On June 13, 2013, FINRA filed a request with the SEC to modify the method of selecting arbitrators in customer arbitration.1 The proposed modification would change FINRA Rule 12403 to avoid the two step process in selecting an arbitration panel. The amended rule would no longer require a customer to separately elect a public arbitration panel. The new rule provides that all parties receive separate lists of public chair arbitrators, public arbitrators and industry arbitrators. Parties would be allowed to strike 4 proposed arbitrators from each of the chairmen and public arbitrator lists. However, a party may strike all of the proposed arbitrators on the industry arbitrator list, thereby electing an all Public Arbitration Panel.
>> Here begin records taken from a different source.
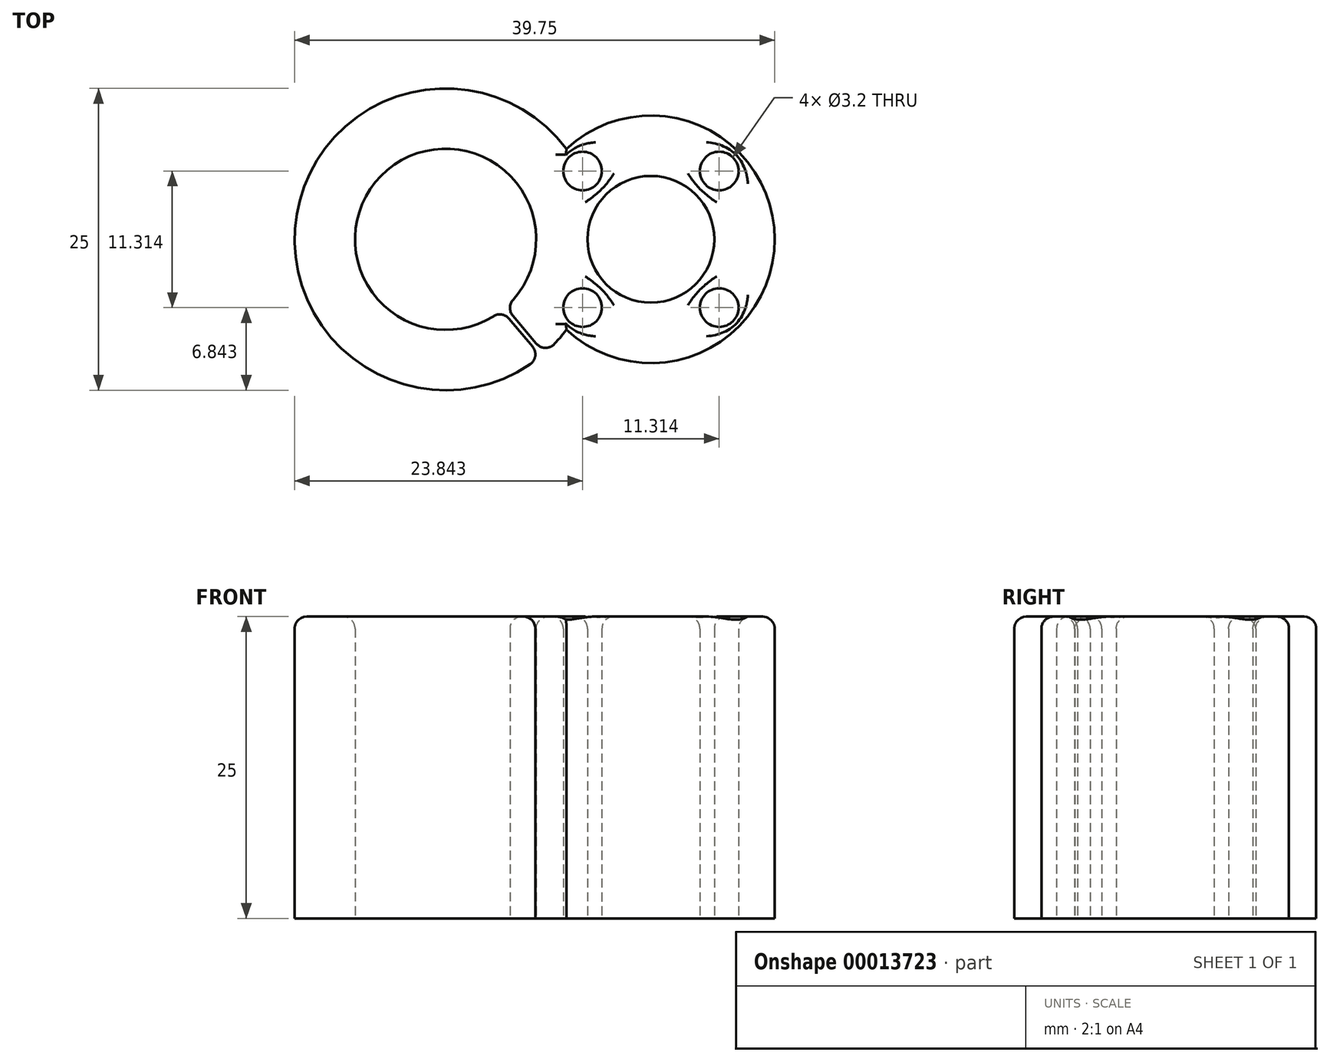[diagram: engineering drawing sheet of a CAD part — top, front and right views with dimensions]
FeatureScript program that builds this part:
annotation { "Feature Type Name" : "Feature", "Feature Type Description" : "" }
export const myFeature = defineFeature(function(context is Context, id is Id, definition is map)
    precondition{}
    {
        {
            var Q0;
            Q0=qCreatedBy(makeId("Top.planeOp"),FACE);
            var sketch = newSketch(context, id + "F0", { "sketchPlane" : qUnion([Q0])});
            skCircle(sketch, "E0", {"center": v(0, 0) * mm, "radius": 7.5 * mm});
            skCircle(sketch, "E1", {"center": v(17, 0) * mm, "radius": 5.25 * mm});
            skArc(sketch, "E2.0", {"start": v(10, 7.5) * mm, "mid": v(-12.5, 0) * mm, "end": v(10, -7.5) * mm});
            skArc(sketch, "E3.0", {"start": v(10, -7.5) * mm, "mid": v(27.25, 0) * mm, "end": v(10, 7.5) * mm});
            skCircle(sketch, "E4", {"center": v(17, 0) * mm, "radius": 8 * mm, "construction": true});
            skCircle(sketch, "E5", {"center": v(22.66, 5.66) * mm, "radius": 1.6 * mm});
            skCircle(sketch, "E6", {"center": v(11.34, 5.66) * mm, "radius": 1.6 * mm});
            skCircle(sketch, "E7", {"center": v(22.66, -5.66) * mm, "radius": 1.6 * mm});
            skCircle(sketch, "E8", {"center": v(11.34, -5.66) * mm, "radius": 1.6 * mm});
            skLineSegment(sketch, "E9", {"start": v(0, 0) * mm, "end": v(17, 0) * mm, "construction": true});
            skLineSegment(sketch, "E10", {"start": v(11.34, 5.66) * mm, "end": v(17, 0) * mm, "construction": true});
            skLineSegment(sketch, "E11", {"start": v(0, 0) * mm, "end": v(8.03, -9.58) * mm, "construction": true});
            skLineSegment(sketch, "E12", {"start": v(4.97, -5.61) * mm, "end": v(8.19, -9.45) * mm});
            skLineSegment(sketch, "E13", {"start": v(4.67, -5.87) * mm, "end": v(7.88, -9.7) * mm});
            skSolve(sketch);
        }
        {
            var Q0;
            Q0=makeQuery(id+"F0.imprint","IMPRINT",FACE,{"disambiguationData":[TD([[makeQuery(id+"F0.imprint","IMPRINT",EDGE,{"derivedFrom":sQuery(id+"F0.wireOp",EDGE,"E1")}),-1.0]])]});
            extrude(context, id + "F1", {"entities" : qUnion([Q0]), "depth" : 25 * mm});
        }
        {
            var Q0;
            Q0=makeQuery(id+"F1.opExtrude","SWEPT_EDGE",EDGE,{"disambiguationData":[OSD([sQuery(id+"F0.wireOp",EDGE,"E0"),sQuery(id+"F0.wireOp",EDGE,"E13")])]});
            var Q1;
            Q1=makeQuery(id+"F1.opExtrude","SWEPT_EDGE",EDGE,{"disambiguationData":[OSD([sQuery(id+"F0.wireOp",EDGE,"E0"),sQuery(id+"F0.wireOp",EDGE,"E12")])]});
            var Q2;
            Q2=makeQuery(id+"F1.opExtrude","SWEPT_EDGE",EDGE,{"disambiguationData":[OSD([sQuery(id+"F0.wireOp",EDGE,"E2.0"),sQuery(id+"F0.wireOp",EDGE,"E12")])]});
            var Q3;
            Q3=makeQuery(id+"F1.opExtrude","SWEPT_EDGE",EDGE,{"disambiguationData":[OSD([sQuery(id+"F0.wireOp",EDGE,"E2.0"),sQuery(id+"F0.wireOp",EDGE,"E13")])]});
            fillet(context, id + "F2", {"entities" : qUnion([Q0, Q1, Q2, Q3]), "radius" : 1 * mm, "tangentPropagation" : true, "allowEdgeOverflow" : false});
        }
        {
            var Q0;
            Q0=makeQuery(id+"F1.opExtrude","CAP_EDGE",EDGE,{"disambiguationData":[OSD([sQuery(id+"F0.wireOp",EDGE,"E0")])],"isStart":false});
            var Q1;
            Q1=makeQuery(id+"F1.opExtrude","CAP_EDGE",EDGE,{"disambiguationData":[OSD([sQuery(id+"F0.wireOp",EDGE,"E1")])],"isStart":false});
            var Q2;
            Q2=makeQuery(id+"F1.opExtrude","CAP_FACE",FACE,{"disambiguationData":[OSD([sQuery(id+"F0.wireOp",EDGE,"E0"),sQuery(id+"F0.wireOp",EDGE,"E1"),sQuery(id+"F0.wireOp",EDGE,"E2.0"),sQuery(id+"F0.wireOp",EDGE,"E3.0"),sQuery(id+"F0.wireOp",EDGE,"E5"),sQuery(id+"F0.wireOp",EDGE,"E6"),sQuery(id+"F0.wireOp",EDGE,"E7"),sQuery(id+"F0.wireOp",EDGE,"E8"),sQuery(id+"F0.wireOp",EDGE,"E12"),sQuery(id+"F0.wireOp",EDGE,"E13")])],"isStart":false});
            var Q3;
            Q3=makeQuery(id+"F1.opExtrude","CAP_EDGE",EDGE,{"disambiguationData":[OSD([sQuery(id+"F0.wireOp",EDGE,"E3.0")])],"isStart":false});
            fillet(context, id + "F3", {"entities" : qUnion([Q0, Q1, Q2, Q3]), "radius" : 1 * mm, "tangentPropagation" : true, "allowEdgeOverflow" : false});
        }
    });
FINRA would then appoint a third public arbitrator.
The current practice under Rule 12403 proceeds along a two step process for an all Public Arbitration Panel. The default panel is a Majority Public panel, consisting of a public chair arbitrator, another public arbitrator, and an industry arbitrator. In order for an all Public Arbitration Panel to decide the controversy, the customer must affirmatively elect the all Public Arbitration Panel.
FINRA statistics indicate that the proposed amendments will make the arbitration selection process fairer to the customer, and could potentially lead to a higher percentage of awards in favor of customers. It is, however, suggested that FINRA seeks to modify the arbitration process in anticipation of the SEC addressing whether mandatory customer arbitration is appropriate. The new amendments to Rule 12403 will take effect 45 days after the proposed amendment is published in the Federal Register, unless extended to 90 days by the SEC.